As I left the room, I didn’t know if I would see Farkle again, but a week later, Farkle was back. The skin was better, not great, but good for a pug. The itching was gone. And Farkle’s mom had been on the internet. Seems FDA did come out with a statement. Seems I was right. And when could she do the surgery?

Even with the diet change, I recommended that we wait a couple of months. So Thursday, I saw Farkle for a presurgical exam. This time, I noticed that Farkle had a couple of deciduous baby teeth that had not come out. The incisors kept the permanent incisors from being in the right place. I suggested that we address that while Farkle was under anesthesia. Her mom quickly agreed. I explained that we would take dental x-rays, clean the teeth and it would help Farkle not have heart disease later in life. Of course, Farkle is wiggling all around and I can’t see much of her mouth.

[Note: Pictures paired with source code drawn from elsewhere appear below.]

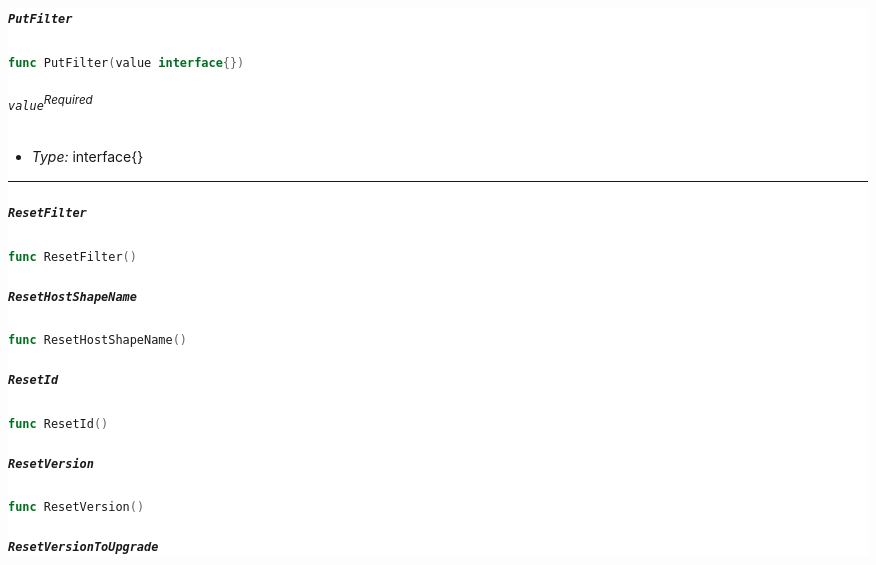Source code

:##### `PutFilter` <a name="PutFilter" id="rhizo-co-terraform-provider-oci.dataOciOcvpSupportedVmwareSoftwareVersions.DataOciOcvpSupportedVmwareSoftwareVersions.putFilter"></a>

```go
func PutFilter(value interface{})
```

###### `value`<sup>Required</sup> <a name="value" id="rhizo-co-terraform-provider-oci.dataOciOcvpSupportedVmwareSoftwareVersions.DataOciOcvpSupportedVmwareSoftwareVersions.putFilter.parameter.value"></a>

- *Type:* interface{}

---

##### `ResetFilter` <a name="ResetFilter" id="rhizo-co-terraform-provider-oci.dataOciOcvpSupportedVmwareSoftwareVersions.DataOciOcvpSupportedVmwareSoftwareVersions.resetFilter"></a>

```go
func ResetFilter()
```

##### `ResetHostShapeName` <a name="ResetHostShapeName" id="rhizo-co-terraform-provider-oci.dataOciOcvpSupportedVmwareSoftwareVersions.DataOciOcvpSupportedVmwareSoftwareVersions.resetHostShapeName"></a>

```go
func ResetHostShapeName()
```

##### `ResetId` <a name="ResetId" id="rhizo-co-terraform-provider-oci.dataOciOcvpSupportedVmwareSoftwareVersions.DataOciOcvpSupportedVmwareSoftwareVersions.resetId"></a>

```go
func ResetId()
```

##### `ResetVersion` <a name="ResetVersion" id="rhizo-co-terraform-provider-oci.dataOciOcvpSupportedVmwareSoftwareVersions.DataOciOcvpSupportedVmwareSoftwareVersions.resetVersion"></a>

```go
func ResetVersion()
```

##### `ResetVersionToUpgrade` <a name="ResetVersionToUpgrade" id="rhizo-co-terraform-provider-oci.dataOciOcvpSupportedVmwareSoftwareVersions.DataOciOcvpSupportedVmwareSoftwareVersions.resetVersionToUpgrade"></a>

Farkle’s mom was scared about the anesthesia, but put on a brave face. I am certain I saw a few tears. I reminded her that she didn’t have to do the surgery, but she acknowledged that Farkle would do better, so she wanted to.

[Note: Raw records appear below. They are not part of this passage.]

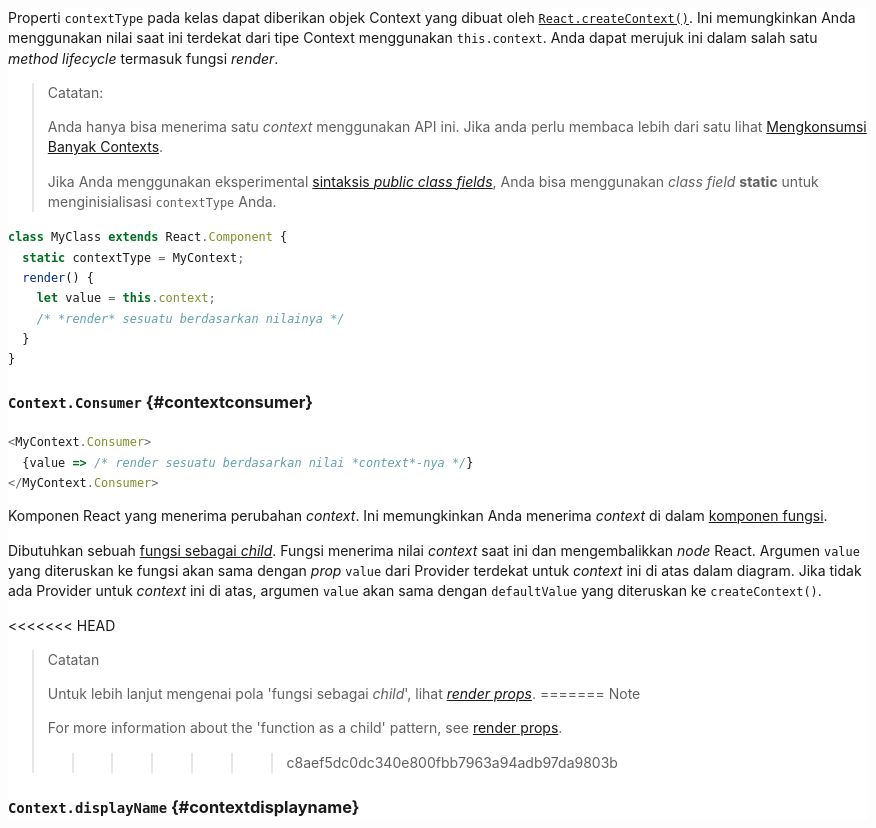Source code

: Properti `contextType` pada kelas dapat diberikan objek Context yang dibuat oleh [`React.createContext()`](#reactcreatecontext). Ini memungkinkan Anda menggunakan nilai saat ini terdekat dari tipe Context menggunakan `this.context`. Anda dapat merujuk ini dalam salah satu *method lifecycle* termasuk fungsi *render*.

> Catatan:
>
> Anda hanya bisa menerima satu *context* menggunakan API ini. Jika anda perlu membaca lebih dari satu lihat [Mengkonsumsi Banyak Contexts](#consuming-multiple-contexts).
>
> Jika Anda menggunakan eksperimental [sintaksis *public class fields*](https://babeljs.io/docs/plugins/transform-class-properties/), Anda bisa menggunakan *class field* **static** untuk menginisialisasi `contextType` Anda.


```js
class MyClass extends React.Component {
  static contextType = MyContext;
  render() {
    let value = this.context;
    /* *render* sesuatu berdasarkan nilainya */
  }
}
```

### `Context.Consumer` {#contextconsumer}

```js
<MyContext.Consumer>
  {value => /* render sesuatu berdasarkan nilai *context*-nya */}
</MyContext.Consumer>
```

Komponen React yang menerima perubahan *context*. Ini memungkinkan Anda menerima *context* di dalam [komponen fungsi](/docs/components-and-props.html#function-and-class-components).

Dibutuhkan sebuah [fungsi sebagai *child*](/docs/render-props.html#using-props-other-than-render). Fungsi menerima nilai *context* saat ini dan mengembalikkan *node* React. Argumen `value` yang diteruskan ke fungsi akan sama dengan *prop* `value` dari Provider terdekat untuk *context* ini di atas dalam diagram. Jika tidak ada Provider untuk *context* ini di atas, argumen `value` akan sama dengan `defaultValue` yang diteruskan ke `createContext()`.

<<<<<<< HEAD
> Catatan
> 
> Untuk lebih lanjut mengenai pola 'fungsi sebagai *child*', lihat [*render props*](/docs/render-props.html).
=======
> Note
>
> For more information about the 'function as a child' pattern, see [render props](/docs/render-props.html).
>>>>>>> c8aef5dc0dc340e800fbb7963a94adb97da9803b

### `Context.displayName` {#contextdisplayname}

Farkle’s blood work was good. The nares reconstruction went well. I took tissue out of both sides of the nares and then took some of the center. Farkle could breathe better right away. The dental exam and cleaning was not as routine. The extra incisors were relatively easy to get out, but the first premolars were missing. We found them on the radiograph. Instead of growing straight up, they were completely sideways. One was pushing the second premolar backwards instead allowing the premolar to be straight. The periodontal ligament was enlarged, which meant that the tooth was causing a reaction that was altering the bone. If left in place a dental cyst could form and fracture the jaw.

Suddenly, my easy dental of the day, became my hardest. I had to drill through bone to a place seen on the radiographs, but not seen in the mouth to remove the misplaced teeth. Did I mention that they were tiny teeth? Teeth that might have been missed if we did not have the newest dental radiology sensor. We had just replaced it after Rusty had allowed our last sensor to get broken and need replacing. Friday when I found the tiny teeth and successfully removed them and prevented a serious problem, I forgave Rusty. I’m still not thrilled with the five digit cost, but I am glad we were able to fix Farkle.

I last saw Farkle today when her mom picked up. Her mom had tears again, but this time it was tears of joy. She was happy that Farkle could breathe and we had found and fixed another problem.